Tuesday, September 21, 2010

This Time We Know What to Do

AMERICAN FORUM

By Jill Sheffield

Reading the news is usually an ordeal of watching the world fall apart at an accelerating pace, so when four United Nations agencies offer a new count of mothers’ deaths worldwide in pregnancy and childbirth, one braces for another depressing and insoluble problem. The numbers over the past 20 years, after all, have been stubbornly high: one death per minute on average.
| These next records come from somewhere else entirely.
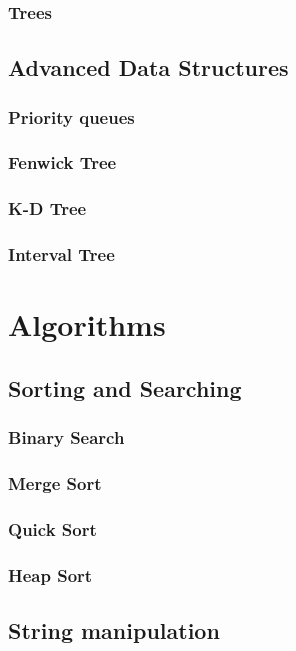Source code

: \documentclass[10pt,landscape,twocolumn]{article}
\begin{document}
\subsubsection{Trees}

\subsection{Advanced Data Structures}

\subsubsection{Priority queues}
\subsubsection{Fenwick Tree}
\subsubsection{K-D Tree}
\subsubsection{Interval Tree}

\section{Algorithms}

\subsection{Sorting and Searching}

\subsubsection{Binary Search}
\subsubsection{Merge Sort}
\subsubsection{Quick Sort}
\subsubsection{Heap Sort}

\subsection{String manipulation}
\end{document}
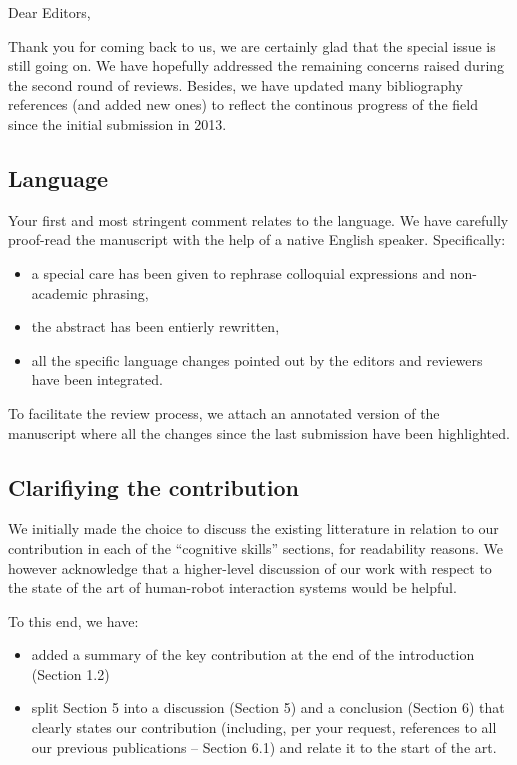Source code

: \documentclass{article}
\begin{document}
Dear Editors,

\vspace{2em}

Thank you for coming back to us, we are certainly glad that the special issue is
still going on.  We have hopefully addressed the remaining concerns raised
during the second round of reviews.  Besides, we have updated many bibliography
references (and added new ones) to reflect the continous progress of the field
since the initial submission in 2013.

\subsection*{Language}

Your first and most stringent comment relates to the language. We have carefully
proof-read the manuscript with the help of a native English speaker.
Specifically:

\begin{itemize}
    \item a special care has been given to rephrase colloquial expressions and
        non-academic phrasing,
    \item the abstract has been entierly rewritten,
    \item all the specific language changes pointed out by the editors and
        reviewers have been integrated.
\end{itemize}

To facilitate the review process, we attach an annotated version of the
manuscript where all the changes since the last submission have been highlighted.

\subsection*{Clarifiying the contribution}

We initially made the choice to discuss the existing litterature in relation to
our contribution in each of the ``cognitive skills'' sections, for readability
reasons. We however acknowledge that a higher-level discussion of our work with
respect to the state of the art of human-robot interaction systems would be
helpful.

To this end, we have:

\begin{itemize}
    \item added a summary of the key contribution at the end of the introduction
        (Section 1.2)
    \item split Section 5 into a discussion (Section 5) and a
conclusion (Section 6) that clearly states our contribution (including, per your
request, references to all our previous publications -- Section 6.1) and relate
it to the start of the art.
\end{itemize}
\end{document}
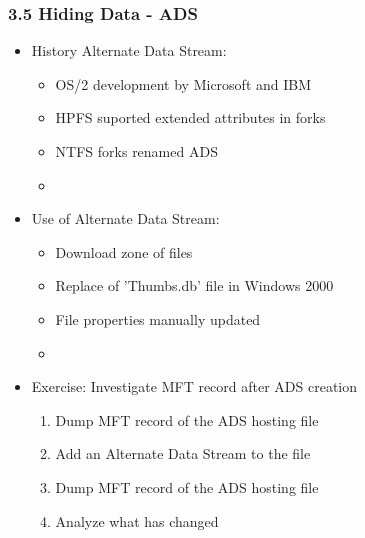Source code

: \begin{frame}[fragile]
  \frametitle{3.5 Hiding Data - ADS}
    \begin{itemize}
       \item History Alternate Data Stream:
       \begin{itemize}
           \item OS/2 development by Microsoft and IBM
           \item HPFS suported extended attributes in forks
           \item NTFS forks renamed ADS
           \item[]
       \end{itemize}
       \item Use of Alternate Data Stream:
       \begin{itemize}
           \item Download zone of files
           \item Replace of 'Thumbs.db' file in Windows 2000
           \item File properties manually updated
           \item[]
       \end{itemize}
       \item Exercise: Investigate MFT record after ADS creation
       \begin{enumerate}
           \item Dump MFT record of the ADS hosting file
           \item Add an Alternate Data Stream to the file
           \item Dump MFT record of the ADS hosting file
           \item Analyze what has changed
       \end{enumerate}
    \end{itemize}
\end{frame}


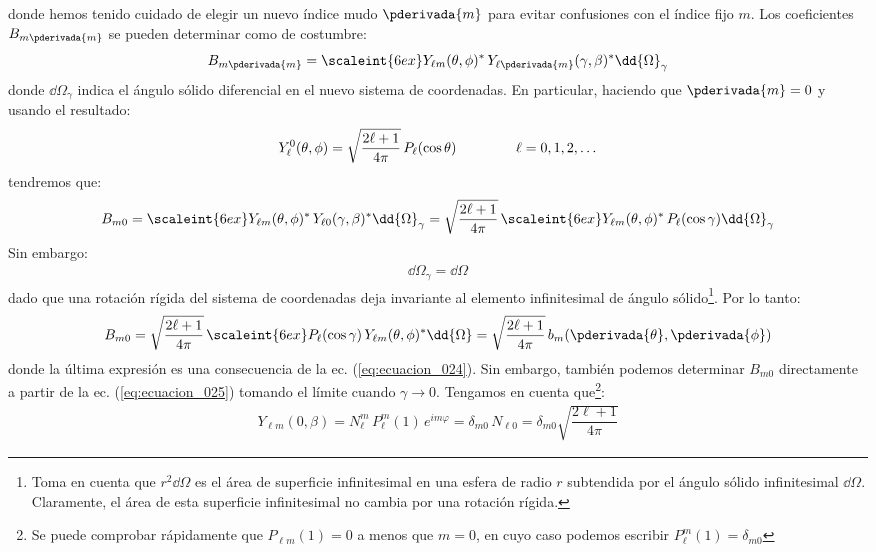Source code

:donde hemos tenido cuidado de elegir un nuevo índice mudo $\pderivada{m}$ para evitar confusiones con el índice fijo $m$. Los coeficientes $B_{m \pderivada{m}}$ se pueden determinar como de costumbre:
\begin{align*}
B_{m \pderivada{m}} = \scaleint{6ex} Y_{\ell m} (\theta, \phi)^{*} \, Y_{\ell \pderivada{m}} (\gamma, \beta)^{*} \dd{\Omega}_{\gamma}
\end{align*}
donde $\dd{\Omega}_{\gamma}$ indica el ángulo sólido diferencial en el nuevo sistema de coordenadas. En particular, haciendo que $\pderivada{m} = 0$ y usando el resultado:
\begin{align}
Y_{\ell}^{0} (\theta, \phi) = \sqrt{\dfrac{2 \ell + 1}{4 \pi}} \, P_{\ell} (\cos \theta) \hspace{1.5cm} \ell = 0, 1, 2, \ldots
\label{eq:ecuacion_013}
\end{align}
tendremos que:
\begin{align*}
B_{m 0} = \scaleint{6ex} Y_{\ell m} (\theta, \phi)^{*} \, Y_{\ell 0} (\gamma, \beta)^{*} \dd{\Omega}_{\gamma} = \sqrt{\dfrac{2 \ell + 1}{4 \pi}} \, \scaleint{6ex} Y_{\ell m} (\theta, \phi)^{*} \, P_{\ell} (\cos \gamma) \dd{\Omega}_{\gamma}
\end{align*}
Sin embargo:
\begin{align}
\dd{\Omega}_{\gamma} = \dd{\Omega}
\label{eq:ecuacion_026}
\end{align}
dado que una rotación rígida del sistema de coordenadas deja invariante al elemento infinitesimal de ángulo sólido\footnote{Toma en cuenta que $r^{2} \dd{\Omega}$ es el área de superficie infinitesimal en una esfera de radio $r$ subtendida por el ángulo sólido infinitesimal $\dd{\Omega}$. Claramente, el área de esta superficie infinitesimal no cambia por una rotación rígida.}. Por lo tanto:
\begin{align}
B_{m 0} = \sqrt{\dfrac{2 \ell + 1}{4 \pi}} \, \scaleint{6ex} P_{\ell} (\cos \gamma) \, Y_{\ell m} (\theta, \phi)^{*} \dd{\Omega} = \sqrt{\dfrac{2 \ell + 1}{4 \pi}} \, b_{m} (\pderivada{\theta}, \pderivada{\phi})
\label{eq:ecuacion_027}
\end{align}
donde la última expresión es una consecuencia de la ec. (\ref{eq:ecuacion_024}). Sin embargo, también podemos determinar $B_{m0}$ directamente a partir de la ec. (\ref{eq:ecuacion_025}) tomando el límite cuando $\gamma \to 0$. Tengamos en cuenta que\footnote{Se puede comprobar rápidamente que $P_{\ell m} (1) = 0$ a menos que $m = 0$, en cuyo caso podemos escribir $P_{\ell}^{m} (1) = \delta_{m 0}$}:
\begin{align*}
Y_{\ell m} (0, \beta) = N_{\ell}^{m} \, P_{\ell}^{m} (1) \, e^{i  m \varphi} = \delta_{m 0} \, N_{\ell 0} = \delta_{m 0} \sqrt{\dfrac{2 \ell + 1}{4 \pi}}
\end{align*}
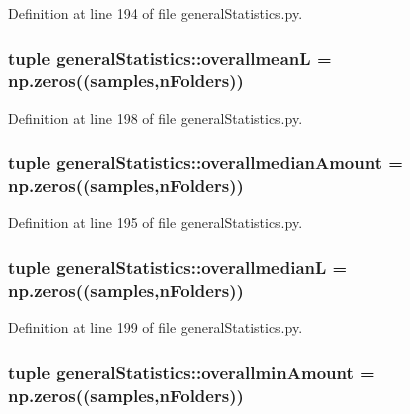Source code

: \-Definition at line 194 of file general\-Statistics.\-py.

\hypertarget{namespacegeneral_statistics_aa01431c8721236c3a11784408d939414}{
\subsubsection[{overallmean\-L}]{\setlength{\rightskip}{0pt plus 5cm}tuple {\bf general\-Statistics\-::overallmean\-L} = np.\-zeros(({\bf samples},{\bf n\-Folders}))}}\label{namespacegeneral_statistics_aa01431c8721236c3a11784408d939414}


\-Definition at line 198 of file general\-Statistics.\-py.

\hypertarget{namespacegeneral_statistics_a7900c747a30a58e5997f39d32538c071}{
\subsubsection[{overallmedian\-Amount}]{\setlength{\rightskip}{0pt plus 5cm}tuple {\bf general\-Statistics\-::overallmedian\-Amount} = np.\-zeros(({\bf samples},{\bf n\-Folders}))}}\label{namespacegeneral_statistics_a7900c747a30a58e5997f39d32538c071}


\-Definition at line 195 of file general\-Statistics.\-py.

\hypertarget{namespacegeneral_statistics_a1d0f3d0b25c12aa4a05ab9f543edf8c7}{
\subsubsection[{overallmedian\-L}]{\setlength{\rightskip}{0pt plus 5cm}tuple {\bf general\-Statistics\-::overallmedian\-L} = np.\-zeros(({\bf samples},{\bf n\-Folders}))}}\label{namespacegeneral_statistics_a1d0f3d0b25c12aa4a05ab9f543edf8c7}


\-Definition at line 199 of file general\-Statistics.\-py.

\hypertarget{namespacegeneral_statistics_aa560b60037e1f655bcbcb7a8e2e243f9}{
\subsubsection[{overallmin\-Amount}]{\setlength{\rightskip}{0pt plus 5cm}tuple {\bf general\-Statistics\-::overallmin\-Amount} = np.\-zeros(({\bf samples},{\bf n\-Folders}))}}\label{namespacegeneral_statistics_aa560b60037e1f655bcbcb7a8e2e243f9}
Today, however, the news is jarring because it’s good: the 2008 total of maternal deaths is down 35 percent from 1990. About 358,000 women died in 2008 from complications of pregnancy and childbirth, according to Trends in Maternal Mortality, a recent joint report from the World Health Organization, UNICEF, the World Bank and the United Nations Population Fund. The study reinforces one by the Institute for Health Metrics and Evaluation (IHME) earlier this year that put the number at 342,900. Both figures translate roughly to one death every 90 seconds. That’s a definite improvement over one per minute. But is it enough?

Of course not. A thousand women per day is still a horrendous toll in human devastation, and it is almost completely unnecessary. Disparities among the 171 countries ranked in the UN report prove that we know what to do to save women’s lives, and that where governments have had the political will to invest in meeting women’s needs, even in the developing world, those investments have paid off.